> _Задание_: Перепишите без изменений часть отрывка о Пастернаке: начните со слов, где есть «Пастернак, я знаю, общался», и остановитесь после «извинившись именно утомлением.».

> _Отрывок_:
Кажется, только в России поэты умеют читать стихи с эстрады. Пастернак в черном, похожий на музыканта, распевал стихи всей носоглоткой. Чтение его было изумительно. Вперед выдвинутые губы полно и скульптурно обрисовывали звук. И происходила редчайшая зримость звучания пастернаковского стиха. Так бы, наверное, читали стихи гуигнгнмы, изысканные кони свифтовского «Гулливера».
Он и говорил так же. Мне довелось несколько раз прислушиваться к его речи в доме Ивановых, его соседей по переделкинской даче. Я дружил с сыном Всеволода Иванова Комой — Вячеславом Всеволодовичем Ивановым. Там я и познакомился с Пастернаком и говорил с ним о незначащем, не вызвав его интереса, хотя и удостоившись однажды необязательного приглашения: да, надо бы встретиться, поговорить.
Пастернак, я знаю, общался с некоторыми поэтами. Но учеников не держал. Один Андрей Вознесенский ко мне пришел года за два до славы, рекомендуясь учеником Пастернака. Мы у него учились заочно.
Речь Пастернака шла каким-то причудливым течением. Передать можно только отдаленный ее смысл.
Он медленно старел и за шестьдесят сохранял без всякой деформации характерные черты своего удивительного облика. Я видел его последний раз в феврале 60-го года, за полгода до смерти, и он был так же моложав, подтянут и красив своей Пастернаковой красотой, только, пожалуй, скорее утомился и ушел, извинившись именно утомлением.

> _Исходные данные_:
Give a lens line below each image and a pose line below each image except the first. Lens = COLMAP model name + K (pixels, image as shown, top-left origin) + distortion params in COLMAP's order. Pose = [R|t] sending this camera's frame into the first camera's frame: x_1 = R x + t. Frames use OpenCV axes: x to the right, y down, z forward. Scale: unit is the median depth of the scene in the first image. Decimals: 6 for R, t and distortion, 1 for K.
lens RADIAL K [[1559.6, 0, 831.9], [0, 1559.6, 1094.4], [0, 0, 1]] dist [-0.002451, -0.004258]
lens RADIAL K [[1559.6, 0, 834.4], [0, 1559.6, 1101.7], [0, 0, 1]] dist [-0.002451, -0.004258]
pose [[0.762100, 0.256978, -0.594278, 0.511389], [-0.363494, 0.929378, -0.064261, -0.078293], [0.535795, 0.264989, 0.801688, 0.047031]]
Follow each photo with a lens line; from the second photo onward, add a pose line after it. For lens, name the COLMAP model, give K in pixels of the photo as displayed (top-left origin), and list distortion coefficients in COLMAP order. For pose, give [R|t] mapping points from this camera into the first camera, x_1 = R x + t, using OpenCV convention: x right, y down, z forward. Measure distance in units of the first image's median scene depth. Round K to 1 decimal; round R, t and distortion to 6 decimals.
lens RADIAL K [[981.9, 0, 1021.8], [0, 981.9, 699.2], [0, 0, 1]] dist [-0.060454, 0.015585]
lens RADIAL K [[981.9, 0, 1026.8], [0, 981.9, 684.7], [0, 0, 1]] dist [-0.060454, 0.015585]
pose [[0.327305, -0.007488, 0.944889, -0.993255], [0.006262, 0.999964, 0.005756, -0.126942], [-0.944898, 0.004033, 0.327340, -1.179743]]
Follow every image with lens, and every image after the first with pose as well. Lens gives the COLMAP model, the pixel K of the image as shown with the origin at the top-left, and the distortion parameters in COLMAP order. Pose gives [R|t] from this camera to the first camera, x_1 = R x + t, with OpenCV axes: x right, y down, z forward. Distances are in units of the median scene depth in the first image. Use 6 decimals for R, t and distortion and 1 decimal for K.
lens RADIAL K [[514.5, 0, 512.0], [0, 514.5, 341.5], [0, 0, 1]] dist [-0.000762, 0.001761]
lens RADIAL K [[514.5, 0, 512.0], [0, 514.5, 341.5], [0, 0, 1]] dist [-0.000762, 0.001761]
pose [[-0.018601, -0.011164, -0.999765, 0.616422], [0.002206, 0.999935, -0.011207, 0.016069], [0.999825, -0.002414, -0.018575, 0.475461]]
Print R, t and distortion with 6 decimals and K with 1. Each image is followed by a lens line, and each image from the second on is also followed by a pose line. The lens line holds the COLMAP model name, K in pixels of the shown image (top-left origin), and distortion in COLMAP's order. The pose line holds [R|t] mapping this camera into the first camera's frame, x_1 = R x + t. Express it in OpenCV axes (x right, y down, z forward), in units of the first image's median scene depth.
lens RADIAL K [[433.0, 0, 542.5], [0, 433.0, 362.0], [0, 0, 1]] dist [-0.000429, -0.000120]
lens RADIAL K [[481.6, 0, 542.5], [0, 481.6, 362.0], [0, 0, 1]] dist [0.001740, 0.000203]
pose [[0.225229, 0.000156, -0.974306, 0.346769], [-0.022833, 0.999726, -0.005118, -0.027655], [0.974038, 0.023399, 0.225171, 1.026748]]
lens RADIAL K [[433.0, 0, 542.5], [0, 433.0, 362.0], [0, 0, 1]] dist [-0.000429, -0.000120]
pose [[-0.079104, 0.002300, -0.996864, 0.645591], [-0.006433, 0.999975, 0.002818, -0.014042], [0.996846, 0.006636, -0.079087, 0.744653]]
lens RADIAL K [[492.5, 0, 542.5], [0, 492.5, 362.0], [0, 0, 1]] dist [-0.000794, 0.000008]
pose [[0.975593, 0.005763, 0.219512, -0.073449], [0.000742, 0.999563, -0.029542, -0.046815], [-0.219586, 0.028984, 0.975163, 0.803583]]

> _Ответ_:
Пастернак, я знаю, общался с некоторыми поэтами. Но учеников не держал. Один Андрей Вознесенский ко мне пришел года за два до славы, рекомендуясь учеником Пастернака. Мы у него учились заочно.
Речь Пастернака шла каким-то причудливым течением. Передать можно только отдаленный ее смысл.
Он медленно старел и за шестьдесят сохранял без всякой деформации характерные черты своего удивительного облика. Я видел его последний раз в феврале 60-го года, за полгода до смерти, и он был так же моложав, подтянут и красив своей Пастернаковой красотой, только, пожалуй, скорее утомился и ушел, извинившись именно утомлением.